**Activity**
Write out again the lines from the line with "Days to weeks;" up to and including the line with "But remember this: with", exactly as they stand below, and skip any picture.

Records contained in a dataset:
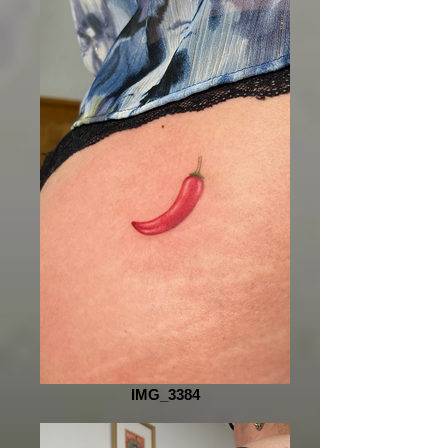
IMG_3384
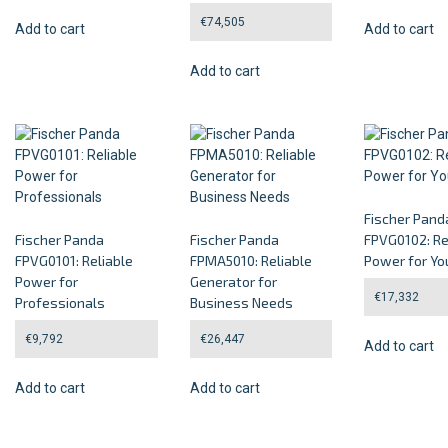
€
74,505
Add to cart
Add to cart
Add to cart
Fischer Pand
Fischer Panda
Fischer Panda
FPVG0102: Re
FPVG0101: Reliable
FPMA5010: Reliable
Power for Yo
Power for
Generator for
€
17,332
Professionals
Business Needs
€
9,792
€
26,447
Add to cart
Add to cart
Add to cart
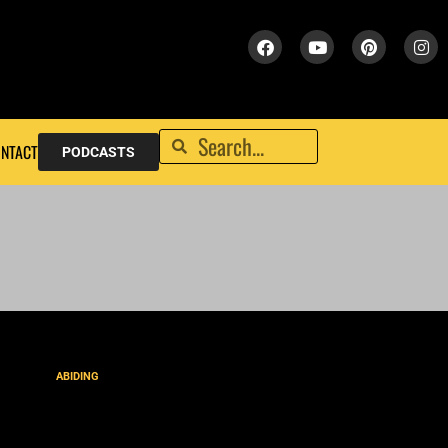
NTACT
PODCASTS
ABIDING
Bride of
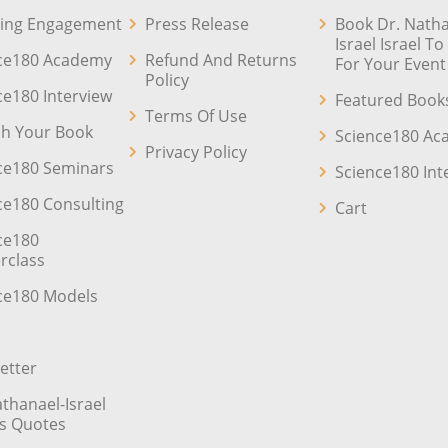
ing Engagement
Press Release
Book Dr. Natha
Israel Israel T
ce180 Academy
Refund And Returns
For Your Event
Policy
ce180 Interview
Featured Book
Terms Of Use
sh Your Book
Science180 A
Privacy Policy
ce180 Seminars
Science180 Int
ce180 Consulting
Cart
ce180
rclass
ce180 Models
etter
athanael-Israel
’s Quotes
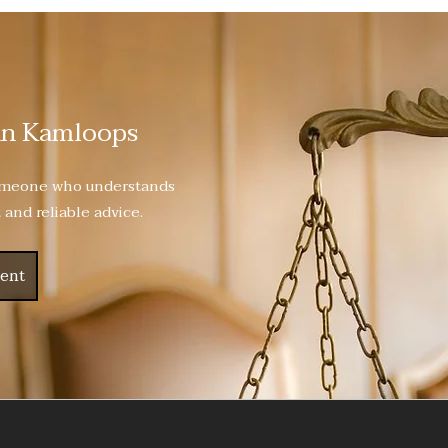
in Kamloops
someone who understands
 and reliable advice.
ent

--

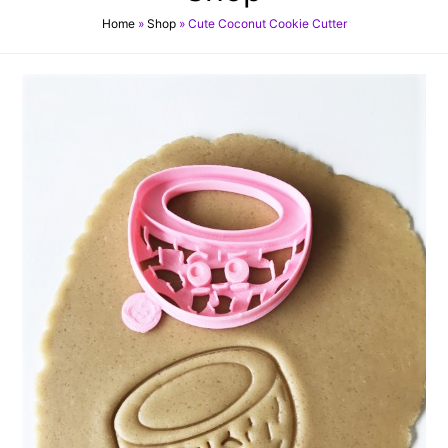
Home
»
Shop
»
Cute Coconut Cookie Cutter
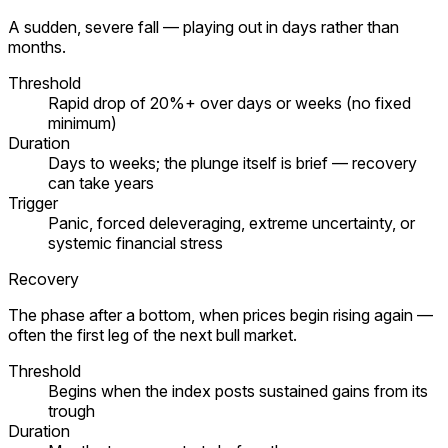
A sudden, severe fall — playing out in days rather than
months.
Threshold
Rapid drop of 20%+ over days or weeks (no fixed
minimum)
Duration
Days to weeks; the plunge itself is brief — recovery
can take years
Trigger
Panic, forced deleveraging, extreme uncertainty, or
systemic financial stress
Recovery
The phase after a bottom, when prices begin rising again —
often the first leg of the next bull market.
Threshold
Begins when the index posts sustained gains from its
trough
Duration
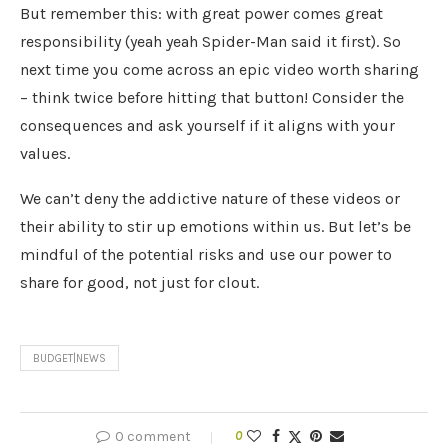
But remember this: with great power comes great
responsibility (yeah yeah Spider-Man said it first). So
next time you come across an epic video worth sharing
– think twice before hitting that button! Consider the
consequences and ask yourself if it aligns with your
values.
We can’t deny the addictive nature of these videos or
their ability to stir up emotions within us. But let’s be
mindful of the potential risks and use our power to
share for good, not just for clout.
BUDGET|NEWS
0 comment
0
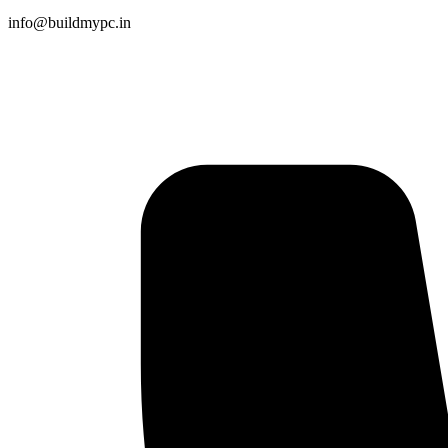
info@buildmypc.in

**Your response**
Days to weeks; the plunge itself is brief — recovery
can take years
Trigger
Panic, forced deleveraging, extreme uncertainty, or
systemic financial stress
Recovery
The phase after a bottom, when prices begin rising again —
often the first leg of the next bull market.
Threshold
Begins when the index posts sustained gains from its
trough
Duration
But remember this: with great power comes great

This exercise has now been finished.